We loop back into the market via the humming donkey-shoe stalls (“Changing the tires!” jokes Abderrahman) and then he asks us if we want to see the meat market. I don’t think I expected anything else, but still, we are so protected in the States from the realities of butchering, the industry by design so cloistered. Here, I’m sure a US Health Inspector would have had a field day, or been properly schooled. Goat heads all looking in the same direction (necks bloody) cover a ground-cloth, lined up one after the other, perhaps three rows of ten each, eyes fixed but with a live look. I’m embarrassed to recall that I asked Abderrahman, “What do people use the goat heads for?” Eating! silly Shakespeare girl. Odd to think how vibrantly aware he would have been of life in this way, the son of a glove-maker—animal life in his time of course used in all of its multitudinous indispensable ways, the reality of which you’d be hard-pressed to escape. Several nearby stalls had already sold part of their stock, only a few goat heads left on the ground looking less ordered and more like scattered carnage. Huge pale haunches are slung over tables or hang from stalls, dark red and white ribbed slabs wait to be sectioned, piles of stomachs (sheep? goat?) turned inside out lie in pale crenellated stacks on the central tables, the entire market arranged in a horseshoe-shaped path of choices to left and right. It will all be sold by the end of the day, says Abderrahman.

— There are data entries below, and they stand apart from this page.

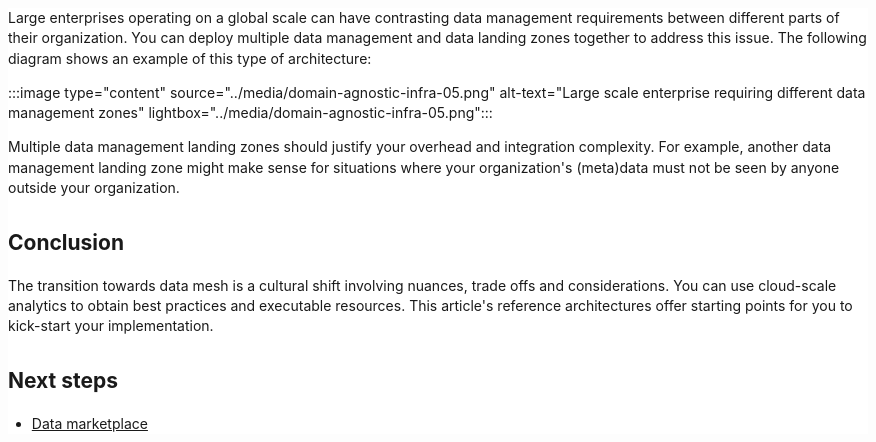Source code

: Large enterprises operating on a global scale can have contrasting data management requirements between different parts of their organization. You can deploy multiple data management and data landing zones together to address this issue. The following diagram shows an example of this type of architecture:

:::image type="content" source="../media/domain-agnostic-infra-05.png" alt-text="Large scale enterprise requiring different data management zones" lightbox="../media/domain-agnostic-infra-05.png":::

Multiple data management landing zones should justify your overhead and integration complexity. For example, another data management landing zone might make sense for situations where your organization's (meta)data must not be seen by anyone outside your organization.

## Conclusion

The transition towards data mesh is a cultural shift involving nuances, trade offs and considerations. You can use cloud-scale analytics to obtain best practices and executable resources. This article's reference architectures offer starting points for you to kick-start your implementation.

## Next steps

- [Data marketplace](data-mesh-data-marketplace.md)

The obligatory bag of olives is bought to quiet a tired Hazel while Abderrahman buys fruit and vegetables. (Why didn’t we do the same? I guess because we buy all of our green groceries from the stand across the street from our apartment—even so, thinking about it now, we were apart.) And then we’re back into the car for the quicker trip home. Safia falls asleep curled on the backseat, Hazel naps wakefully on my shoulder. (She’s inherited my sleep-gene, not Paul’s.) Abderrahman invites us back for tea at his shop later in the afternoon and we happily accept—lovely post-script.